Steubenville Assistant Fire Chief Mike Taylor called for area residents to use simple precautions during as the artic air moved through the area.

“This most recent snow and cold will impact all of us, but Ohio firefighters are asking for assistance in keeping the community safe.This is an especially dangerous situation for us as firefighters and that translates to an impact on community safety,” commented Taylor, who also serves as the vice president of the Ohio Association of Professional Fire Fighters.

“Just a little bit of prevention on citizens behalf will go a long way in helping us keep you and your neighbors safe. Those simple precautions include clearing snow from around fire hydrants to allow firefighters better access. Clear a path to your front door. Make sure your house address numbers remain visible and are not blocked by snow. When driving, make sure to leave room for emergency vehicles to pass go right for sirens and lights,” Taylor stated.

“Use portable heaters and space heaters only in the approved manner. Make sure any candles are used free from any combustibles and are extinguished prior to leaving the home or going to bed. Check on elderly friends and neighbors and lend them a hand. Dress appropriately when outside by layering, layering and more layers. Have a winter emergency kit inside your car including: jumper cables, wiper fluid, first aid kit, blanket, gloves, a flashlight or flares and some salt or kitty liter for traction. And. only shovel snow if you are medically and physically able,” said Taylor.

“Severe weather impacts firefighters, making for many challenges including the need for more personnel at emergency scenes. Cold and icy conditions may also hinder response times as firefighters contend with adverse road conditions. but despite the challenges of the weather, Ohio firefighters are ready to respond. With the help of the community, we can make sure we all weather the storm,” concluded Taylor.

The Hancock County Animal Shelter Foundation is encouraging everyone to take important steps to keep their pets and other animals alive, warm and safe during this dangerous weather event.
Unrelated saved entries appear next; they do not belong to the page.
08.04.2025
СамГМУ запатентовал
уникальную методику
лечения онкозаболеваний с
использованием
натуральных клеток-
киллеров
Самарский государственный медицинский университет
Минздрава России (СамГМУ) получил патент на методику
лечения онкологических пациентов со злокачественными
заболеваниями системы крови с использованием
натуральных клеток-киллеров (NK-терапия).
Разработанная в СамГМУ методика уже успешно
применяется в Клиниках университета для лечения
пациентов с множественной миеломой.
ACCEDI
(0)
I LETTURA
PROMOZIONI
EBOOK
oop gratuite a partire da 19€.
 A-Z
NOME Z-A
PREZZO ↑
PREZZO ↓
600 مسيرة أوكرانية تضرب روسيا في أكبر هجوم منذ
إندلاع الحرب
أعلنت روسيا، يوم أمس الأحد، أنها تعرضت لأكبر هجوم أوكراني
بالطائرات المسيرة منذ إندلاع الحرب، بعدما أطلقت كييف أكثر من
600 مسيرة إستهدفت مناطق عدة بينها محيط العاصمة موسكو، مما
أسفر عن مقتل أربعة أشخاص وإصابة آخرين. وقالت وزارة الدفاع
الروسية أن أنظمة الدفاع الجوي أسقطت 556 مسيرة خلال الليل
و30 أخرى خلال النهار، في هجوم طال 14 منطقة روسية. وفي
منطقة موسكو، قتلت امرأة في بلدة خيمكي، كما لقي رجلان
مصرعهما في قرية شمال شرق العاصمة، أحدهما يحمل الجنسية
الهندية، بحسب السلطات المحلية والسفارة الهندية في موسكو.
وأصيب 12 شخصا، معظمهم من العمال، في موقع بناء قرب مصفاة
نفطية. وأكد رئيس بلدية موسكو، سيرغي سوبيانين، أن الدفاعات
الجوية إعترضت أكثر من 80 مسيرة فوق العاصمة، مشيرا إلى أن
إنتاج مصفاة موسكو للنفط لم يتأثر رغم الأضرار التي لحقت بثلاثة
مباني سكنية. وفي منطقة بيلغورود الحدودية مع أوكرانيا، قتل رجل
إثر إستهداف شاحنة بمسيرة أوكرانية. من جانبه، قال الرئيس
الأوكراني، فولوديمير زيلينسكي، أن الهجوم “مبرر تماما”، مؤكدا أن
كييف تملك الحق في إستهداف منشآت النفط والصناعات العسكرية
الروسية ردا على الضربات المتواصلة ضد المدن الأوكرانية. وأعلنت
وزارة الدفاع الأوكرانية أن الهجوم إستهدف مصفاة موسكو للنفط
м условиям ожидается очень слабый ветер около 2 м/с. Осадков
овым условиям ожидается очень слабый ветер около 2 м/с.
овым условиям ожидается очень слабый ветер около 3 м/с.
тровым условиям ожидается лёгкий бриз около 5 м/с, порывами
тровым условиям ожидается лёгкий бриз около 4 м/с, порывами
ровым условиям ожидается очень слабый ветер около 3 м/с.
“Taking a few simple steps for your pet during this time could literally mean the difference between life or death for that animal. The first step is keeping dogs and cats inside. It may not be easy, but please try. A garage or basement, even unheated, can suffice for temporary shelter until the thermometer rises. Companion animals have a slim chance of survival in sub-zero conditions. If all indoor options fail, you can make an outdoor shelter for cats, using storage containers and straw. Dog houses also should be lined with plenty of straw, not blankets. Keep checking food bowls to keep from freezing. And, consider moving any shelter onto a porch or position up against your house. Also, please call our shelter at (304) 387-4102 if you are looking for straw. We have a limited supply on hand to help pet owners,” said Marjie DeFede, the shelter media director.

DeFede said pet owners should clean up spilled antifreeze, windshield de-icer or any other winter driving products. All are lethal to dogs and cats.
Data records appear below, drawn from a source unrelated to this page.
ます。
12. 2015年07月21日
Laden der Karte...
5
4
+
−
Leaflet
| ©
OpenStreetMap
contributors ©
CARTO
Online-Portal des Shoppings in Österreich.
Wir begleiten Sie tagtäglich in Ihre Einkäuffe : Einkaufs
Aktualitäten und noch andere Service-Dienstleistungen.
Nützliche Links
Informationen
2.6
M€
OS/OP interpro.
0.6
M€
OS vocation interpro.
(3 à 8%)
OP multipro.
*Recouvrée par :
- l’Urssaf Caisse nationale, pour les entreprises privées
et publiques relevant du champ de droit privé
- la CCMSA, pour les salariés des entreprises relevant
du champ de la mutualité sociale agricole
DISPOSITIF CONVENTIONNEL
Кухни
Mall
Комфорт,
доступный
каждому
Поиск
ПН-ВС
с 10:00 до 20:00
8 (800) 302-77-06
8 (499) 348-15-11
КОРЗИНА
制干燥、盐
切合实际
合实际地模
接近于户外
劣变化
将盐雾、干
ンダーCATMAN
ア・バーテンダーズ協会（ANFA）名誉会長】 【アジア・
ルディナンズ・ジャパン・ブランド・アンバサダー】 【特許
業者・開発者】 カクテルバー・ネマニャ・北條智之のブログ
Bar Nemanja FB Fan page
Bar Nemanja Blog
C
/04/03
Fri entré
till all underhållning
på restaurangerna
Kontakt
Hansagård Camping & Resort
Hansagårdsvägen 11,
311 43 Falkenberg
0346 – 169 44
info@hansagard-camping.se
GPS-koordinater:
“Don’t shave your dog or cat. Their longer coat provides extra warmth. Increase your dog or cat’s food intake. Extra calories help them to stay warm too. If you are having trouble with food expenses for your pet, please also contact the shelter for assistance resources. Just like in the summer, do not leave your dog or cat alone in a car during the winter. Your vehicle can quickly turn into a refrigerator and cause the animal to freeze to death,” stated DeFede.